Monday, November 12

UCLA researchers receive grant to study potential epilepsy treatments


Udaya Kumar, a postdoctoral researcher working with neurology professor Richard Staba, monitors and analyzes the electrical brain activity of lab animals. (Frank To/Daily Bruin)

Udaya Kumar, a postdoctoral researcher working with neurology professor Richard Staba, monitors and analyzes the electrical brain activity of lab animals. (Frank To/Daily Bruin)


A UCLA-led international research team received a $21-million grant last month to advance treatment for epilepsy.

The grant will allow UCLA researchers to study potential preventive therapies for epilepsy caused by traumatic brain injury. If the project succeeds, UCLA could be the first to develop preventive epilepsy therapy available for wide use.

Epilepsy, which may result from a number of different injuries, is a brain nerve disorder that leads to unpredictable seizures throughout a person’s lifetime.

“Epilepsy is one of the primary brain diseases,” said Jerome Engel, director of the project and a neurology, neurobiology and psychiatry, and biobehavioral sciences professor.

Engel said that of all diseases, epilepsy accounts for 1 percent of lifetime loss globally, about the same loss of life that breast cancer causes in women.

“But as such a serious disease, epilepsy is underfunded and underappreciated,” Engel added.

Engel also said epilepsy patients are sometimes stigmatized, leading them to hide their diseases from others.

[Throwback: UCLA’s Dr. Gary Mathern gives children with untreatable seizures a second shot at a normal life]

Because there is less media coverage and public knowledge of epilepsy, research on epilepsy also tends to receive less funding compared to other diseases, he added.

The epilepsy research team will involve research institutions and clinical centers from different countries such as Australia and Finland, Engel said. UCLA started collaborating with the institutions on epilepsy research more than four years ago.

The team submitted a research proposal to the National Institutes of Health about one year ago, Engel said. They won the five-year grant among several other international research teams.

The causes of epilepsy are diverse, but it is hard to predict when a patient will develop epilepsy after a brain injury, Engel said. Currently, common treatments of epilepsy include anti-seizure drugs and surgeries.

“All these treatments are Band-Aids,” Engel said. “There has not been a good way to prevent or to completely cure epilepsy.”

The research project aims to find a way to test potential preventive therapies, Engel said. The key to the study is finding the biomarkers that indicate how likely a patient will develop epilepsy after experiencing traumatic brain injury.

Engel said the team is investigating traumatic brain injury because the timing of the injury is definite, so it offers the best opportunity to examine how epilepsy develops.

Investigators will examine the blood samples and brain electrical activities of 300 patients to identify the biomarkers most associated with epilepsy, said Paul Vespa, one of the study’s principal investigators and a neurosurgery and neurology professor.

After identifying the potential biomarkers, researchers will examine the same biomarkers in animals and determine which ones have the most significant response when epilepsy develops, said Richard Staba, a neurology professor and leader of the preclinical experiments.

Further studies will test the effectiveness of different drugs and interventions on animals based on these biomarkers, Staba said.

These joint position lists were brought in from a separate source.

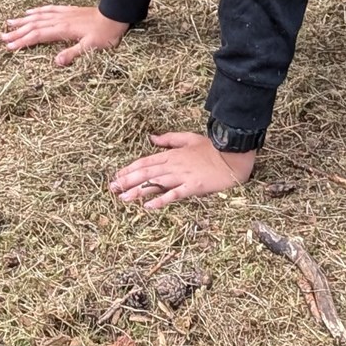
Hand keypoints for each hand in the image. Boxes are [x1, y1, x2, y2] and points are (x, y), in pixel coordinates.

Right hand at [0, 3, 126, 66]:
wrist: (116, 15)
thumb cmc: (105, 34)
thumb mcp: (91, 48)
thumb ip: (72, 54)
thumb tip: (55, 62)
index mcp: (63, 29)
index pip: (37, 35)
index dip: (22, 41)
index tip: (9, 47)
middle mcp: (60, 20)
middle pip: (34, 25)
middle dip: (17, 32)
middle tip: (2, 37)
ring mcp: (63, 14)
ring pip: (38, 16)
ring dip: (23, 21)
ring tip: (9, 23)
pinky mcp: (68, 11)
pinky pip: (49, 9)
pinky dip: (37, 11)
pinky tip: (30, 12)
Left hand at [110, 131, 255, 209]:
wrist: (233, 155)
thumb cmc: (212, 148)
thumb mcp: (188, 138)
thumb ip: (169, 139)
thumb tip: (151, 138)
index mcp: (172, 154)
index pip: (145, 161)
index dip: (129, 169)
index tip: (116, 176)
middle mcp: (174, 164)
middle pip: (146, 172)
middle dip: (127, 181)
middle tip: (112, 189)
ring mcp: (183, 175)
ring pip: (156, 183)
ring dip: (138, 191)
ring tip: (123, 198)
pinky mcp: (193, 186)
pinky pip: (174, 194)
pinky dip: (161, 200)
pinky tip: (149, 207)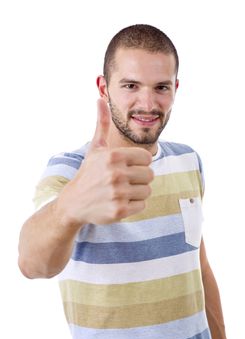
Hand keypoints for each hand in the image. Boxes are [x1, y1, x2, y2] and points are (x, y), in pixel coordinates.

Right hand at [57, 99, 153, 225]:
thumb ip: (102, 124)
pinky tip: (119, 202)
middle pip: (150, 175)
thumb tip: (100, 99)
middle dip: (139, 178)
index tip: (126, 167)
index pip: (147, 158)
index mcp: (114, 156)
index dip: (139, 163)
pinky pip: (142, 205)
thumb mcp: (95, 148)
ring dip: (137, 192)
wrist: (74, 202)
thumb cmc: (89, 173)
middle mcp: (116, 173)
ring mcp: (117, 193)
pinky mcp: (119, 211)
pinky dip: (134, 205)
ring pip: (147, 190)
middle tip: (123, 181)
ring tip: (121, 191)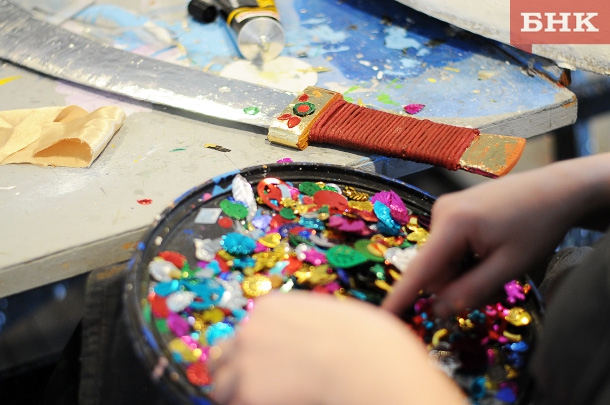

Researchers hope to find the most precise treatment for epilepsy.

“The strength of this project is it examines similar types of data in both clinical and preclinical experiments,” Staba said. “We hope each can inform the other.”

Staba added different institutions involved in the project will operate parallel experiments in their local communities and share their data.

He also said the parallel studies will eliminate particularity of each trial and result in more universal results. Investigators will borrow from each other’s experience to improve the research methodology.

Researchers also aim to attract more public engagement, Vespa said. The team will collaborate with patient advocacy organizations, such as Epilepsy Foundation, a nonprofit foundation that helps epilepsy patients participate in normal life experiences.

Through the advocacy organizations, researchers will provide patients and their families with information about the clinical and psychological assistance available to them, Vespa said.

“Patients who have suffered from traumatic brain injuries are sometimes ashamed of their diseases,” Vespa said. “They also don’t know who to turn (to) for help.”

Vespa said the organizations will also collect feedback from patients on whether these treatments are effective. The information will help investigators improve the treatments accordingly.

“We not only want to keep the patients engaged,” Vespa said. “We also want to advocate for them.”

Engel added he hopes to reach a major milestone for the project in five years.

“We hope by the end of five years, we will have enough information to carry out at least one randomized controlled clinical trial of at least one anti-seizure treatment for epilepsy,” Engel said.